Required work: Return each line of the data below without any change, and leave the pictures out.

Given information:

_____

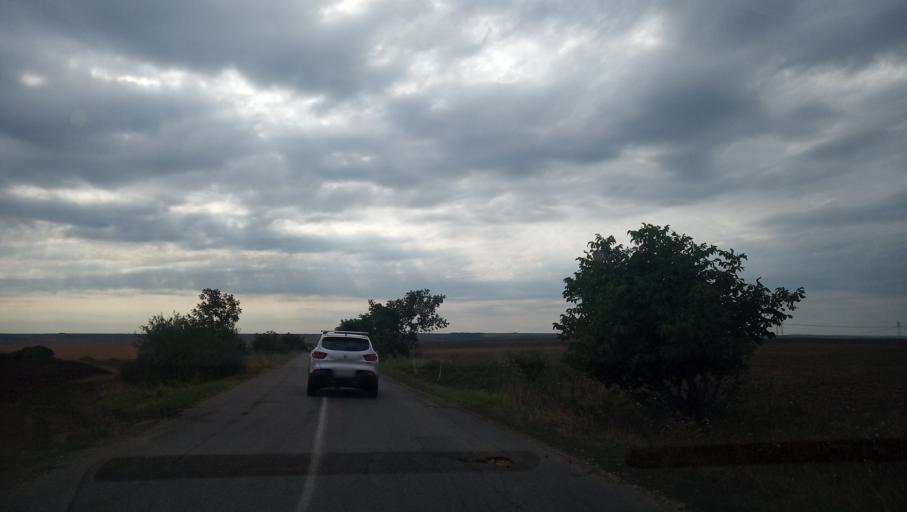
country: RO
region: Constanta
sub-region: Comuna Adamclisi
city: Adamclisi
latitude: 44.0277
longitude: 27.9901
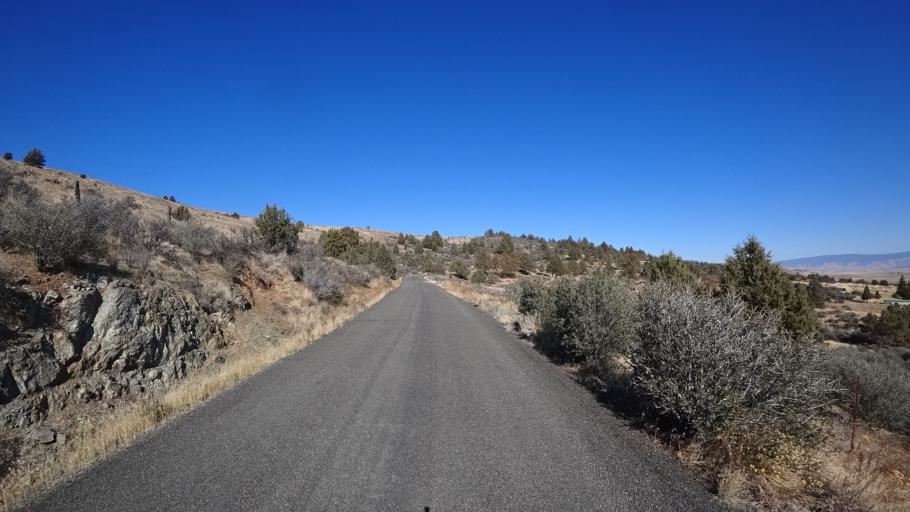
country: US
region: California
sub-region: Siskiyou County
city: Yreka
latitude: 41.7442
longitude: -122.6123
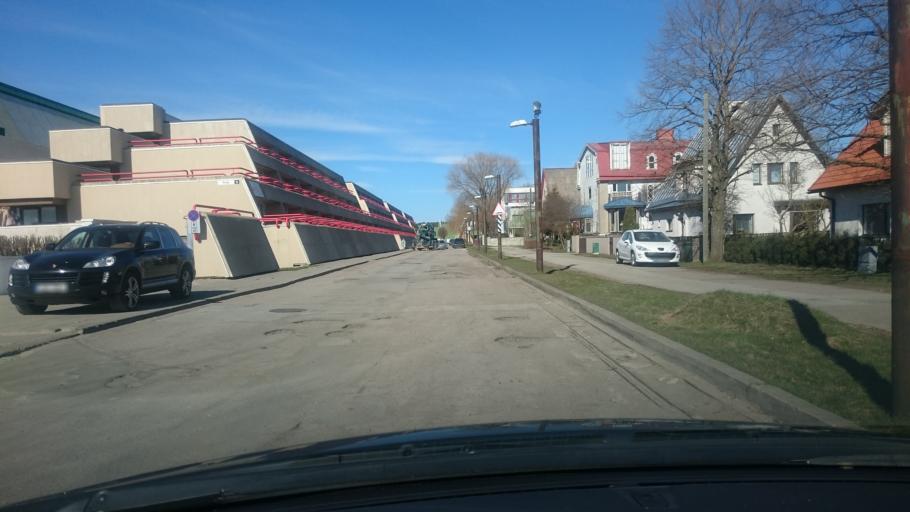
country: EE
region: Harju
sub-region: Viimsi vald
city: Viimsi
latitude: 59.4635
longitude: 24.8223
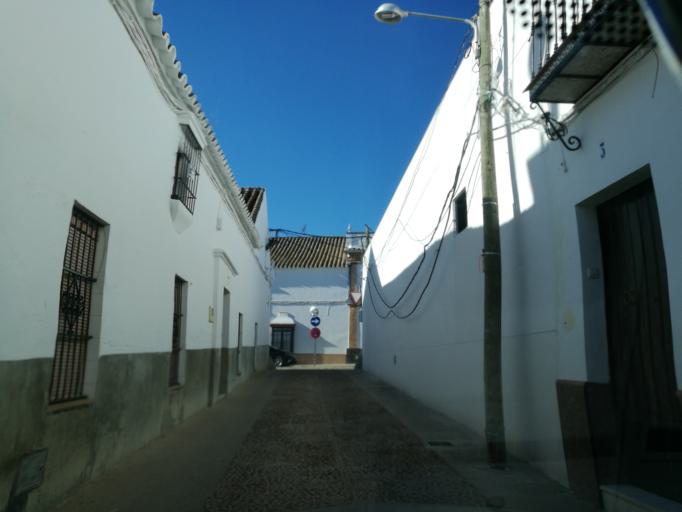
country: ES
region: Andalusia
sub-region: Provincia de Sevilla
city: La Campana
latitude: 37.5683
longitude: -5.4259
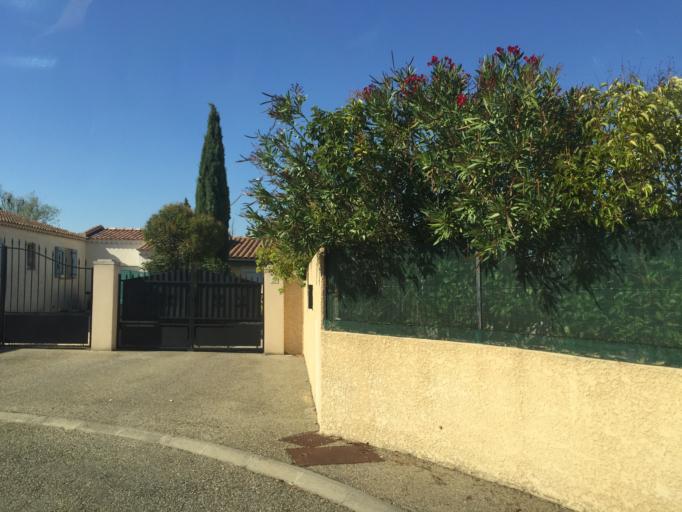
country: FR
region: Provence-Alpes-Cote d'Azur
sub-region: Departement du Vaucluse
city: Sorgues
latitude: 44.0237
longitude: 4.8675
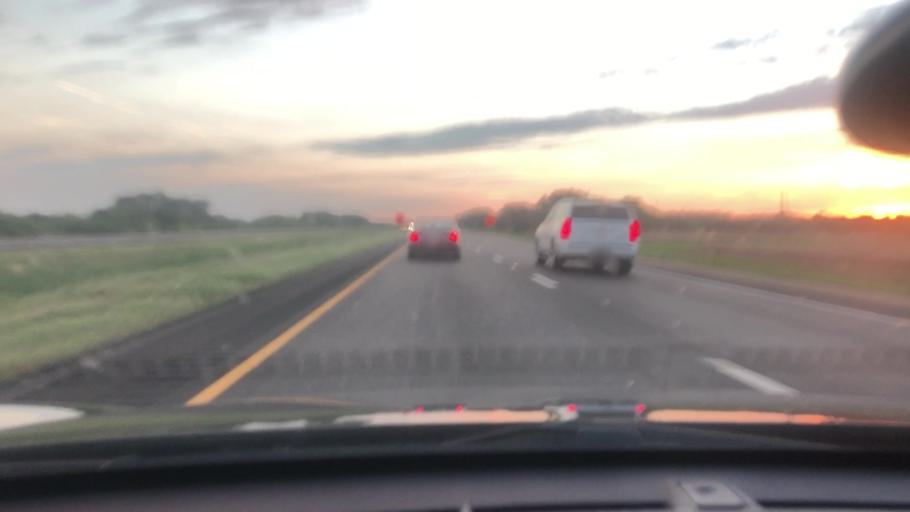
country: US
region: Texas
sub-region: Victoria County
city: Inez
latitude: 28.9207
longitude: -96.7597
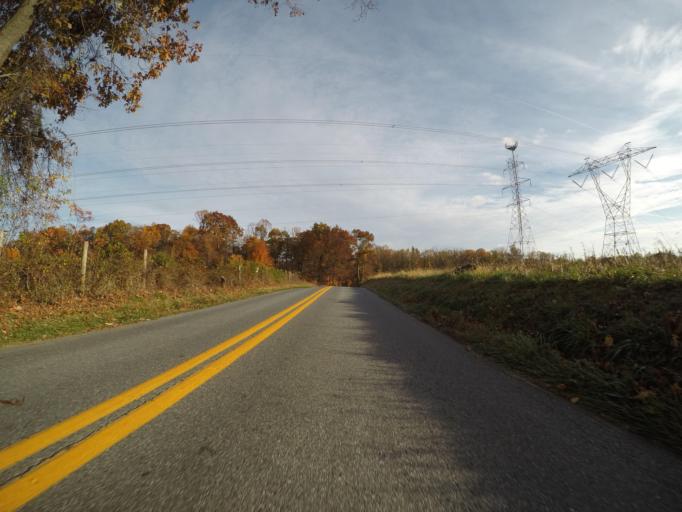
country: US
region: Maryland
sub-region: Baltimore County
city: Reisterstown
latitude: 39.5298
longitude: -76.7805
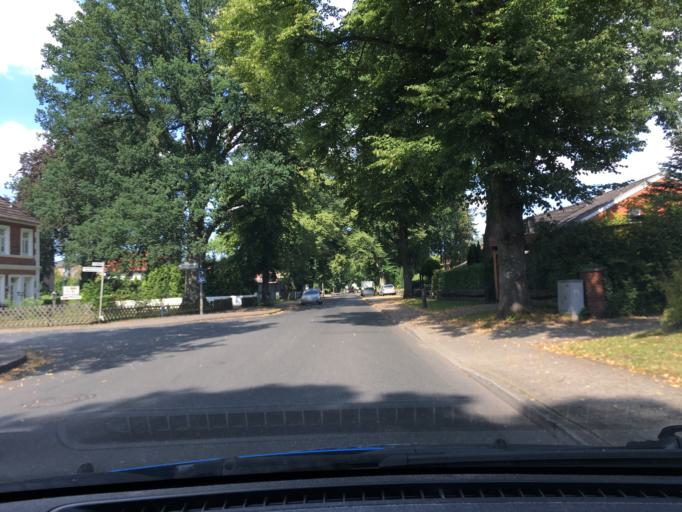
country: DE
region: Lower Saxony
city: Stelle
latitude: 53.3975
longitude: 10.0441
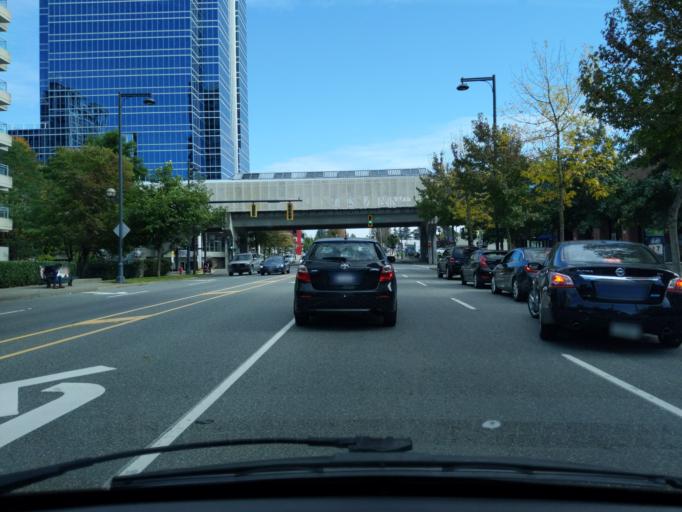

_____

Problem solution:
country: RO
region: Constanta
sub-region: Comuna Adamclisi
city: Adamclisi
latitude: 44.0277
longitude: 27.9901
country: US
region: California
sub-region: Siskiyou County
city: Yreka
latitude: 41.7442
longitude: -122.6123
country: EE
region: Harju
sub-region: Viimsi vald
city: Viimsi
latitude: 59.4635
longitude: 24.8223
country: ES
region: Andalusia
sub-region: Provincia de Sevilla
city: La Campana
latitude: 37.5683
longitude: -5.4259
country: FR
region: Provence-Alpes-Cote d'Azur
sub-region: Departement du Vaucluse
city: Sorgues
latitude: 44.0237
longitude: 4.8675
country: US
region: Texas
sub-region: Victoria County
city: Inez
latitude: 28.9207
longitude: -96.7597
country: US
region: Maryland
sub-region: Baltimore County
city: Reisterstown
latitude: 39.5298
longitude: -76.7805
country: DE
region: Lower Saxony
city: Stelle
latitude: 53.3975
longitude: 10.0441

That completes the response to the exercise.